「産む機械」の段(2007.2.4)


 最近某大臣が女性のことを「産む機械」と発言した件で世間はにぎわっている。野党だけでなく与党内からも辞任を求める声が出ているが、総理大臣は辞めさせるつもりは無い――ってことでもめている。

 一つの見解として「思うのはいいけど言っちゃあいかんよな」というものがある。この立場に立つ人間から見ると「ポロッと失言しちゃったけど、あまりいい表現じゃないと断ってたし、すぐに謝罪してるしいいんじゃない」という見方になりやすいと思われる。
 一方、感情的に「こんな発言をした以上は謝罪ではすまされない。辞任すべきだ」という意見もある。(主に女性からの意見だが)
 では、どちらの言い分が正しいのだろうか。

 まず、前提として大臣がそのような発言をしたことは間違いが無い。映像として残っているし、本人も不適切な発言と認めている。
 次に「これが謝って済む問題か」ということだ。これは「済む問題でもあり、済まない問題でもある」というのが正しいのではないだろうか。
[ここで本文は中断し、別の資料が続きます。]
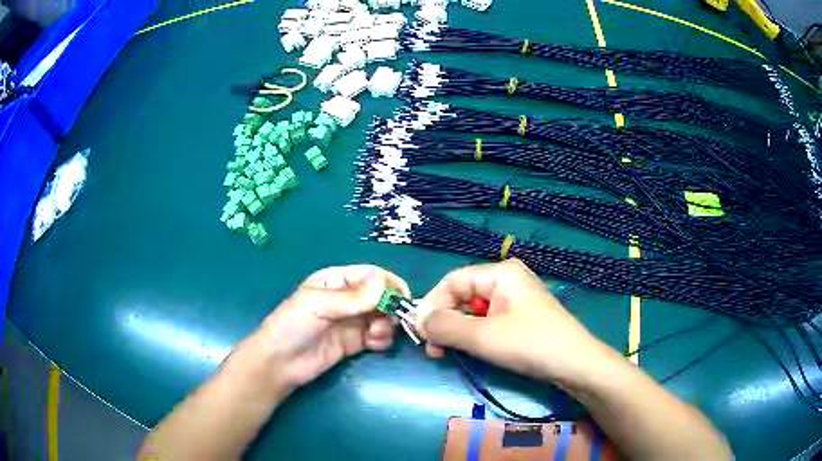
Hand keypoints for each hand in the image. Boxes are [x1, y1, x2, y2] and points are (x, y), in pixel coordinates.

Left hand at [253, 264, 409, 393]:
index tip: (402, 297)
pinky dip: (383, 339)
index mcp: (336, 281)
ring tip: (376, 335)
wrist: (280, 363)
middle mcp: (347, 299)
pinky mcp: (355, 342)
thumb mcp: (318, 306)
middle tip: (391, 320)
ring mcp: (352, 321)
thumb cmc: (292, 325)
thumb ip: (352, 297)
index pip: (370, 275)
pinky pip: (378, 336)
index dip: (388, 283)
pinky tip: (375, 344)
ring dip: (387, 324)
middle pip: (380, 296)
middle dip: (390, 307)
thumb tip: (383, 282)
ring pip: (382, 317)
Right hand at [417, 259, 611, 385]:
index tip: (420, 332)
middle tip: (432, 348)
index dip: (432, 304)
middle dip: (444, 320)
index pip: (453, 281)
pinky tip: (468, 351)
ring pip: (473, 311)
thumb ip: (445, 326)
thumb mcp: (482, 336)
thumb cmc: (530, 344)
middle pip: (462, 295)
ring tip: (446, 353)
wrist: (575, 365)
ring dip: (456, 331)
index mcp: (500, 273)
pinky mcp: (520, 319)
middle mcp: (507, 281)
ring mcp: (515, 300)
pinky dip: (473, 336)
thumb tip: (419, 321)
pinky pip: (487, 321)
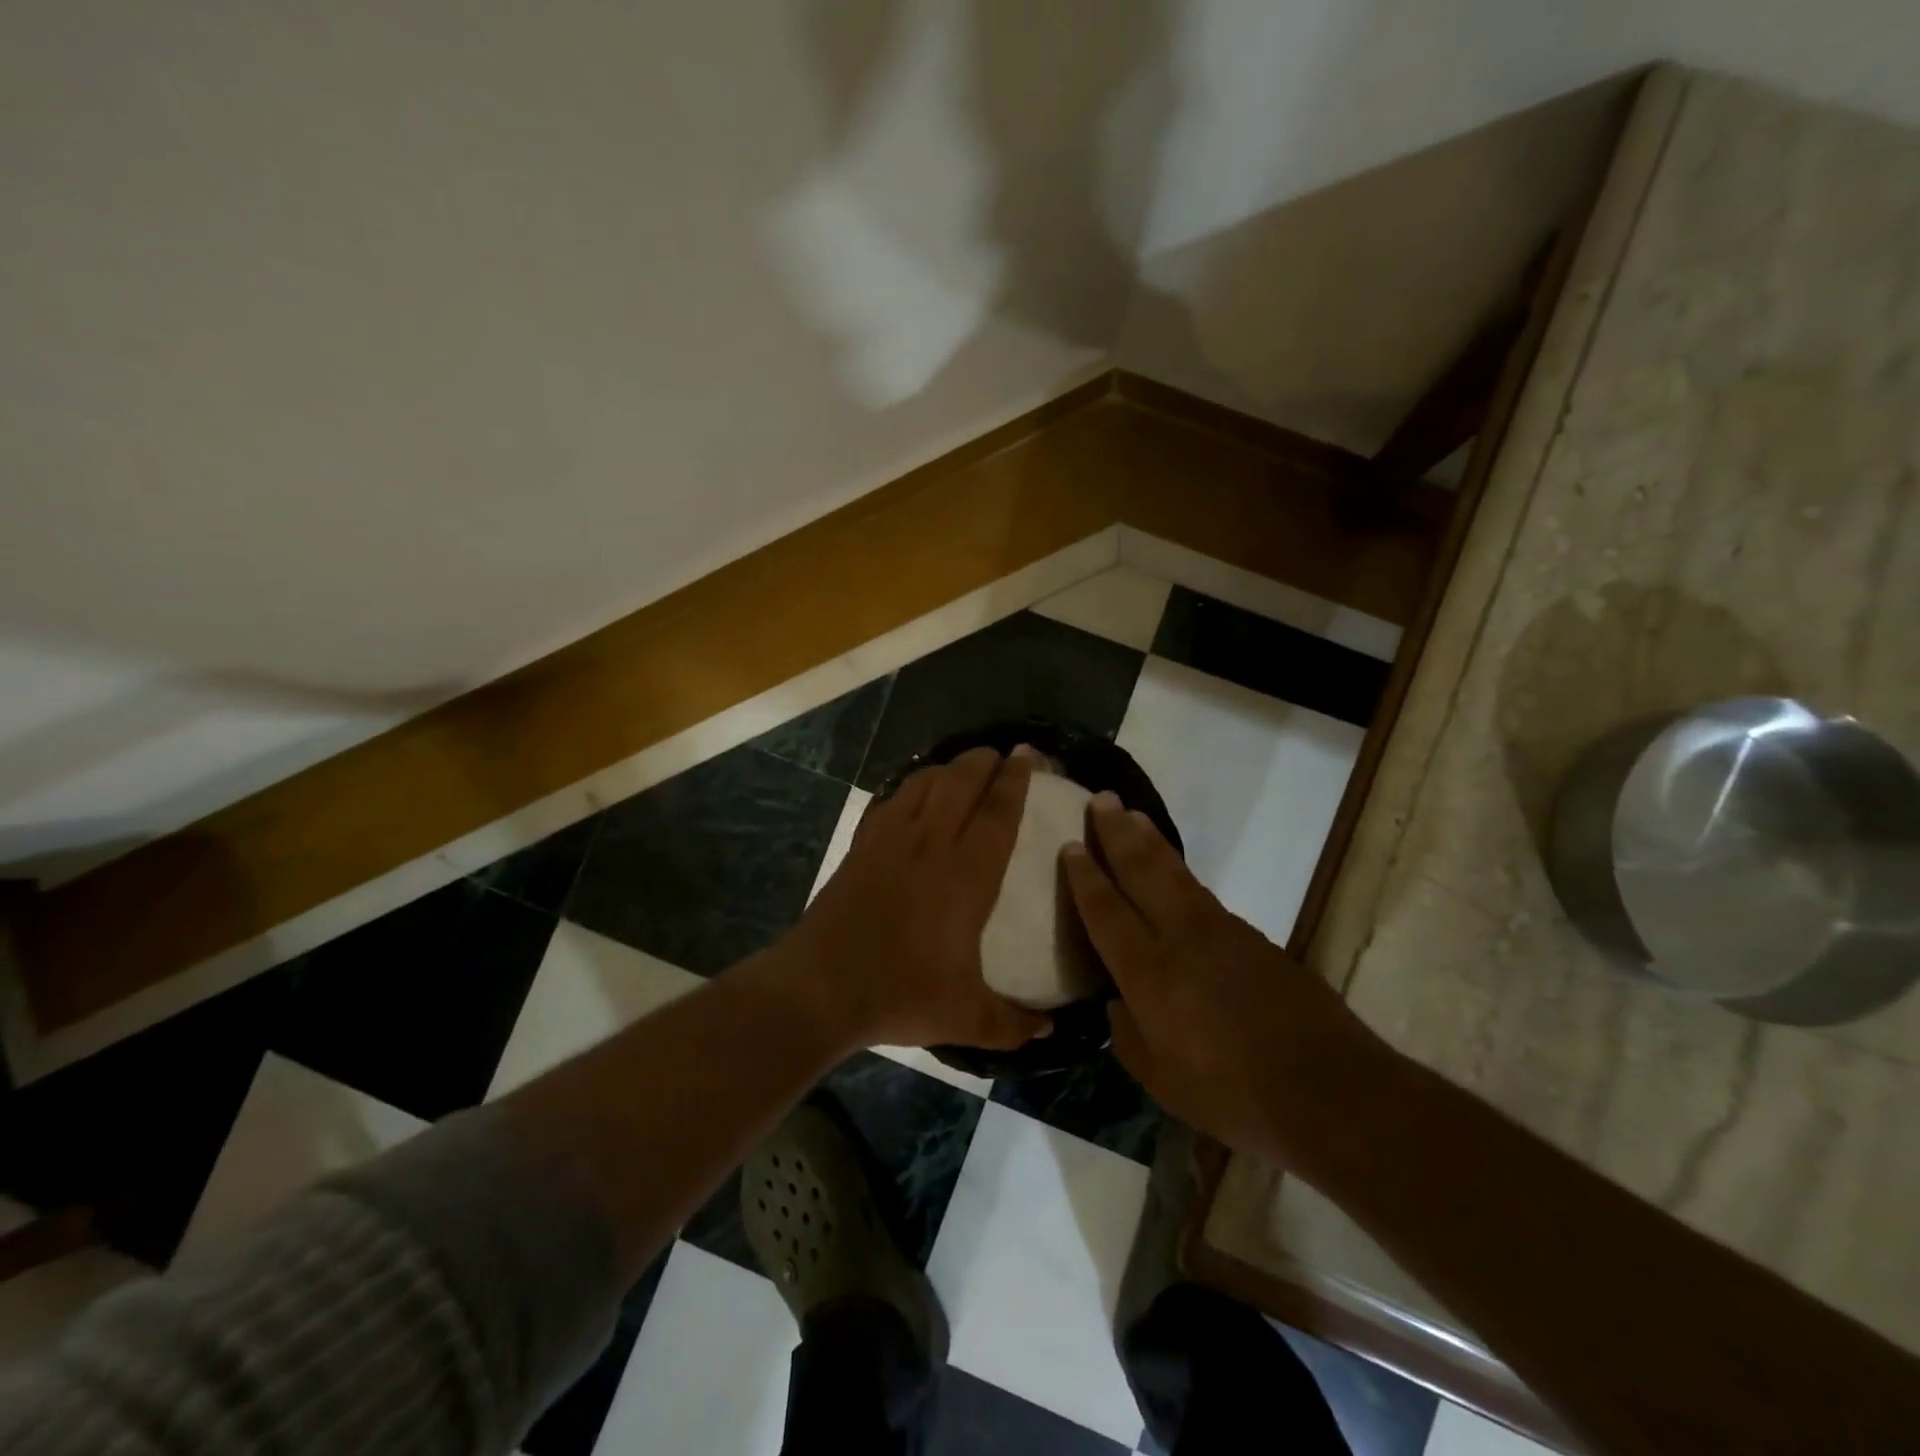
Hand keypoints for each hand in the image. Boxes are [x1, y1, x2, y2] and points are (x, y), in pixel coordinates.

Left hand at [784, 746, 1052, 1051]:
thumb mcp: (965, 1019)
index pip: (998, 811)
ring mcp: (890, 839)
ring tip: (963, 770)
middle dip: (985, 759)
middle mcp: (930, 843)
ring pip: (924, 781)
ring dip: (948, 768)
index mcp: (966, 875)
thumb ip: (1013, 1025)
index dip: (1017, 779)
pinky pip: (892, 799)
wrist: (819, 988)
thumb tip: (1049, 1031)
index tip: (1029, 756)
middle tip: (1003, 754)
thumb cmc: (898, 993)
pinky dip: (911, 786)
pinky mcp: (861, 845)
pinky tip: (915, 797)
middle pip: (961, 780)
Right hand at [1061, 794, 1390, 1163]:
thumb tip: (1117, 1004)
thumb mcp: (1163, 1081)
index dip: (1085, 877)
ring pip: (1175, 874)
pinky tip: (1174, 872)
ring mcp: (1221, 932)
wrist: (1330, 1090)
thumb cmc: (1234, 1095)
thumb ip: (1129, 1036)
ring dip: (1150, 842)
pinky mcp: (1253, 937)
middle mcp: (1181, 938)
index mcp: (1149, 973)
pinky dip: (1180, 872)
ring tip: (1132, 815)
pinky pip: (1203, 893)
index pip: (1106, 911)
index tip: (1070, 845)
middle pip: (1142, 872)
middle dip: (1117, 834)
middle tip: (1101, 800)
 「このような発言」が(ポロッとであっても)出てくるというのは、そのような思想を持っているということである。「神の国」発言とかでもそうだが、そのような思想を持っていない人間には失言のしようもないということだ。普段から思っていなければそんな発言は出てこない。
 問題はこのような思想の持ち主が厚生労働大臣という女性のことを考えるポストについているということだ。官僚ならともかく、大臣の資質としては「失格」の烙印を押されてもしかたのないことではないだろうか。
 これが他の大臣だったら、まあ「謝って済む問題」としてもよいのだろうが、担当大臣としては「謝って済まない問題」だろう。

 ぶっちゃけ支持率も底を打っているので総理大臣としても問題の大臣を守ってもそれほど失うものはないのだろうが――というか今更態度を翻したらよけいにイメージ悪くなる――判断を誤ったとみるのが正しいだろうね。